Islam chose to unite earth and heaven in a single system, present both in the heart of the individual and the actuality of society, recognizing no separation of practical exertion from religious impulse. ... The center of its being and the field of its action is human life in its entirety, spiritual and material, religious and worldly. Such a religion cannot continue to exist in isolation from society, nor can its adherents be true Muslims unless they practice their faith in their social, legal and economic relationships

A society cannot be Islamic if it expels the civil and religious Laws of Islam from its codes and customs, so that nothing of Islam is left except rites and ceremonial.
 

Redemptionsong

Well-Known Member
sayyid qutb an influential Muslim brotherhood author said as much in “social justice in Islam”
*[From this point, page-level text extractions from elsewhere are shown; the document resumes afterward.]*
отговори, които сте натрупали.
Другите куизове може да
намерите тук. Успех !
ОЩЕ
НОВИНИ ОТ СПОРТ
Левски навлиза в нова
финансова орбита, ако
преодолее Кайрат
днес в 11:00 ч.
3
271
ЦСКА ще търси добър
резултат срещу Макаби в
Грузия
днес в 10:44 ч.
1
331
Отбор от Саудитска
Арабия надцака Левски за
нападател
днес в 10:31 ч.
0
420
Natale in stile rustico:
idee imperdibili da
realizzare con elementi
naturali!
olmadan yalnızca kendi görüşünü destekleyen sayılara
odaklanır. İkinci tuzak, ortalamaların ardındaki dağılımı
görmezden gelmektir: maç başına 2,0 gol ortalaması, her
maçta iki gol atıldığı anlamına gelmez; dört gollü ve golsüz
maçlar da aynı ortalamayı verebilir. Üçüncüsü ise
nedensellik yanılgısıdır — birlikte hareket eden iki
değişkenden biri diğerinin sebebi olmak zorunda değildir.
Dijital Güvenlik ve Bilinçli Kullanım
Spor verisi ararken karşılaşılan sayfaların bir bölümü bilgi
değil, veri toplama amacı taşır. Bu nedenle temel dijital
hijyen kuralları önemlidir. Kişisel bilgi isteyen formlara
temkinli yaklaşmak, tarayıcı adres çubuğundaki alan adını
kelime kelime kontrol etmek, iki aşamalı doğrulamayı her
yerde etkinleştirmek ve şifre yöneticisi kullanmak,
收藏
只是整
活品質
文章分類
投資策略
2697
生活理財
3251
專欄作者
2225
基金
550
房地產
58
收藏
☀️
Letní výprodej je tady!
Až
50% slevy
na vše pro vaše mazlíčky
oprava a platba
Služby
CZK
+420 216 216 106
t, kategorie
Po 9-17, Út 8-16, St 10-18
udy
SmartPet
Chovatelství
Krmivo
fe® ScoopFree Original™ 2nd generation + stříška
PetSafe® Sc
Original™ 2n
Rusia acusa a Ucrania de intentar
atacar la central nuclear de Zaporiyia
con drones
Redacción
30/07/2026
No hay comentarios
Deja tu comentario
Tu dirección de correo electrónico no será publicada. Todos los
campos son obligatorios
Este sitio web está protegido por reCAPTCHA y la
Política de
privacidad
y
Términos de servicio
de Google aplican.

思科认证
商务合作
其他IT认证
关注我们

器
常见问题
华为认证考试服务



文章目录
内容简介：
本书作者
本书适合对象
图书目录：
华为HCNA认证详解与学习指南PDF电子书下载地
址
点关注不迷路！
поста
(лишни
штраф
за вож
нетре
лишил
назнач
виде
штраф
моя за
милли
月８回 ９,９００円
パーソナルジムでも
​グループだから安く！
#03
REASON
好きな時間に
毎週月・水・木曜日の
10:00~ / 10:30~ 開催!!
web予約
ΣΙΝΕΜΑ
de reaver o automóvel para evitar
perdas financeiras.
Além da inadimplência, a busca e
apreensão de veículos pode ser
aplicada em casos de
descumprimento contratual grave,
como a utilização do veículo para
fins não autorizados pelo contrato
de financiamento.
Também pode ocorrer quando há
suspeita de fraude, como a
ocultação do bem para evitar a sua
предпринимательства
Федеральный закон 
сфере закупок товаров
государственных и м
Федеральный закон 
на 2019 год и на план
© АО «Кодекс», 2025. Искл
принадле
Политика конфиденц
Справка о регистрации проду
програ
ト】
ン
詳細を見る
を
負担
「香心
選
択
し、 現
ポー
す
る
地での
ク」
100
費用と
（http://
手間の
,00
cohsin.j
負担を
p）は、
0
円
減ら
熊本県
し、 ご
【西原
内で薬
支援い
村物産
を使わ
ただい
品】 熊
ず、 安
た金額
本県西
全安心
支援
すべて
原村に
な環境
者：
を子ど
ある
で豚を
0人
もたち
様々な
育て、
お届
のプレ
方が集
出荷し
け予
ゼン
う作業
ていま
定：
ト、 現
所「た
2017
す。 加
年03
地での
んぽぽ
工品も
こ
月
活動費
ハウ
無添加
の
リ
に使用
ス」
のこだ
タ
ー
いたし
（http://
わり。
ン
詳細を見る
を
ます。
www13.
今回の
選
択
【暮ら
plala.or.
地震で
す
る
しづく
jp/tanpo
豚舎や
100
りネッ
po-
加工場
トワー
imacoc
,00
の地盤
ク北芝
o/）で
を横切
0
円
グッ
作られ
Islam chose to unite earth and heaven in a single system, present both in the heart of the individual and the actuality of society, recognizing no separation of practical exertion from religious impulse. ... The center of its being and the field of its action is human life in its entirety, spiritual and material, religious and worldly. Such a religion cannot continue to exist in isolation from society, nor can its adherents be true Muslims unless they practice their faith in their social, legal and economic relationships

A society cannot be Islamic if it expels the civil and religious Laws of Islam from its codes and customs, so that nothing of Islam is left except rites and ceremonial.
Without intending any injustice to Muslims or lslam, that's the conclusion l have also reached. It will be interesting to hear from those who disagree.